--- Material for this exercise Enclosed Below ---

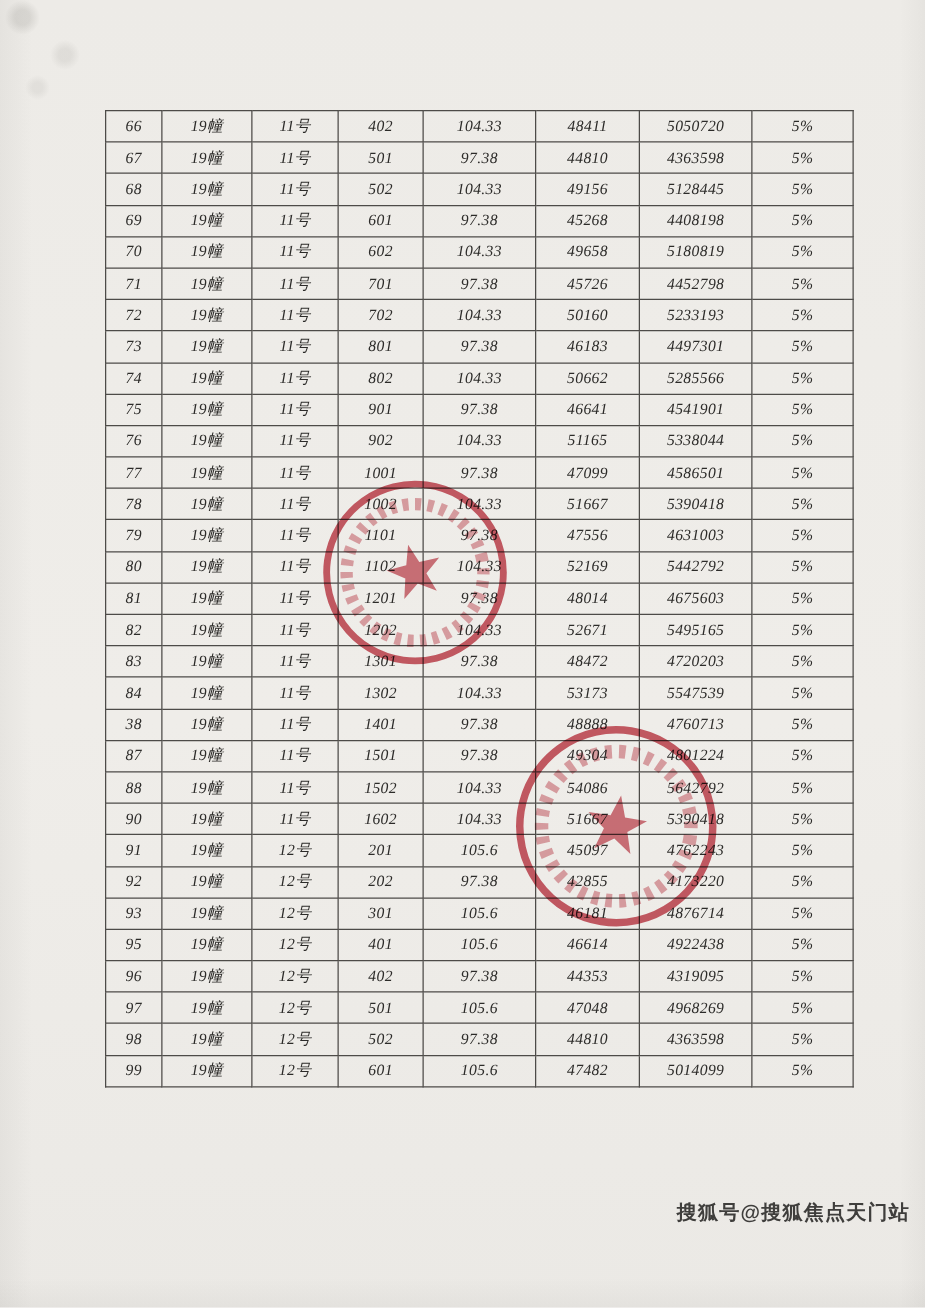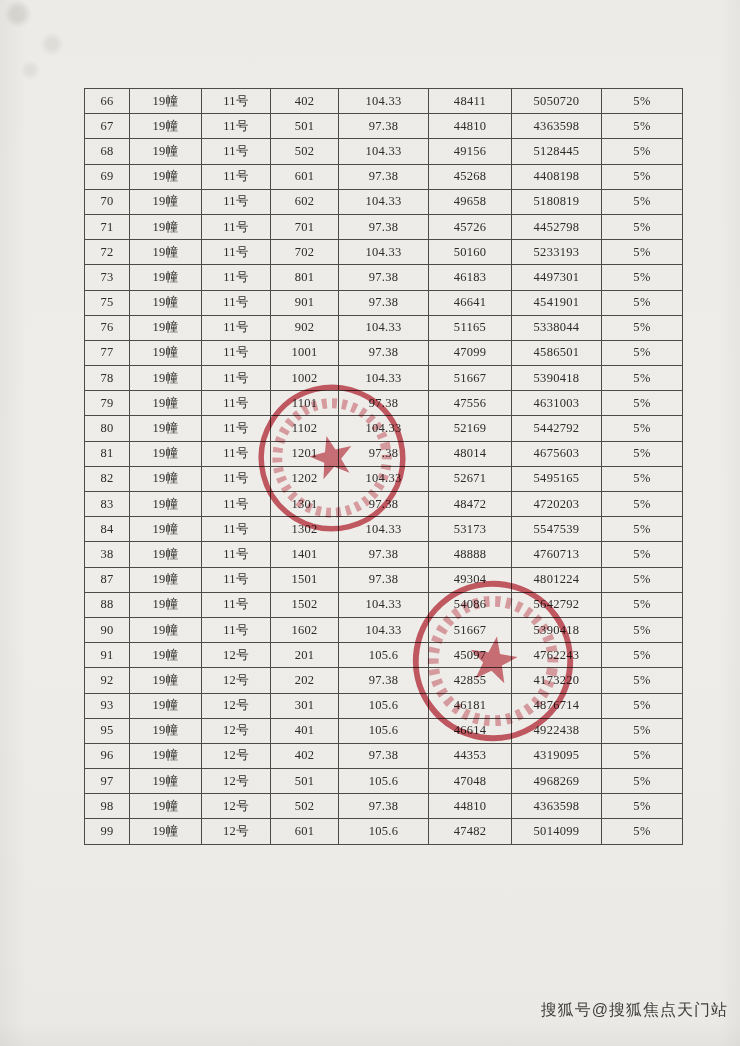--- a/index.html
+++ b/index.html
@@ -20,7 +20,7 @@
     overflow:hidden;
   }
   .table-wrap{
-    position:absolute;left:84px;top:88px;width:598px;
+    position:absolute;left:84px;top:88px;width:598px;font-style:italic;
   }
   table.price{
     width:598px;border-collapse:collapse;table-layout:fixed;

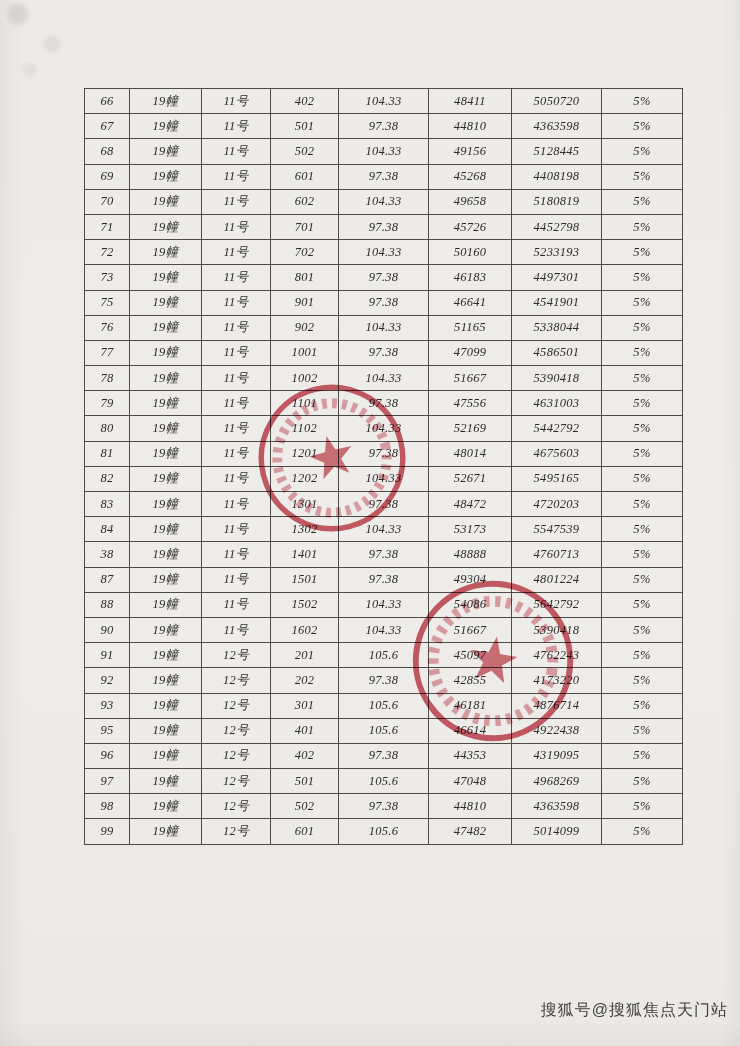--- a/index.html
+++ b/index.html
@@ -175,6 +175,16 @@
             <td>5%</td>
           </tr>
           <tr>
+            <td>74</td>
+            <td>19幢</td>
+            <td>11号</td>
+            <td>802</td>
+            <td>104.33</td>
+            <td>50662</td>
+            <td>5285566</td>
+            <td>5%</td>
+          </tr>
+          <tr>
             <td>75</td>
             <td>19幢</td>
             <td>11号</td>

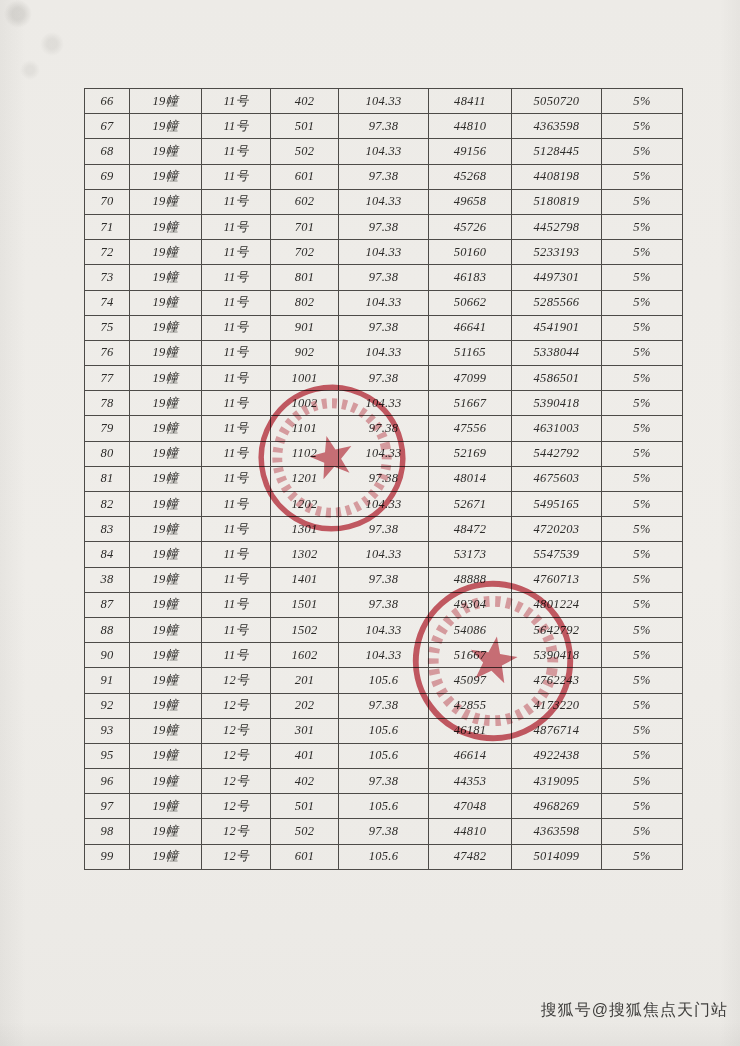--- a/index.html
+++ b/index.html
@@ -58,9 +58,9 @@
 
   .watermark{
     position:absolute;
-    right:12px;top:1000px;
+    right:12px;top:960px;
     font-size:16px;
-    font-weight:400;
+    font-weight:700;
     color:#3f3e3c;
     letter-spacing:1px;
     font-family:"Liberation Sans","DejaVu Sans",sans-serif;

--- End of Enclosed Material for this exercise ---

Problem to solve:
With the pictures excluded, the records are to be reproduced exactly.

Your response:
--- a/index.html
+++ b/index.html
@@ -20,7 +20,7 @@
     overflow:hidden;
   }
   .table-wrap{
-    position:absolute;left:84px;top:88px;width:598px;
+    position:absolute;left:84px;top:88px;width:598px;font-style:italic;
   }
   table.price{
     width:598px;border-collapse:collapse;table-layout:fixed;

--- a/index.html
+++ b/index.html
@@ -175,6 +175,16 @@
             <td>5%</td>
           </tr>
           <tr>
+            <td>74</td>
+            <td>19幢</td>
+            <td>11号</td>
+            <td>802</td>
+            <td>104.33</td>
+            <td>50662</td>
+            <td>5285566</td>
+            <td>5%</td>
+          </tr>
+          <tr>
             <td>75</td>
             <td>19幢</td>
             <td>11号</td>

--- a/index.html
+++ b/index.html
@@ -58,9 +58,9 @@
 
   .watermark{
     position:absolute;
-    right:12px;top:1000px;
+    right:12px;top:960px;
     font-size:16px;
-    font-weight:400;
+    font-weight:700;
     color:#3f3e3c;
     letter-spacing:1px;
     font-family:"Liberation Sans","DejaVu Sans",sans-serif;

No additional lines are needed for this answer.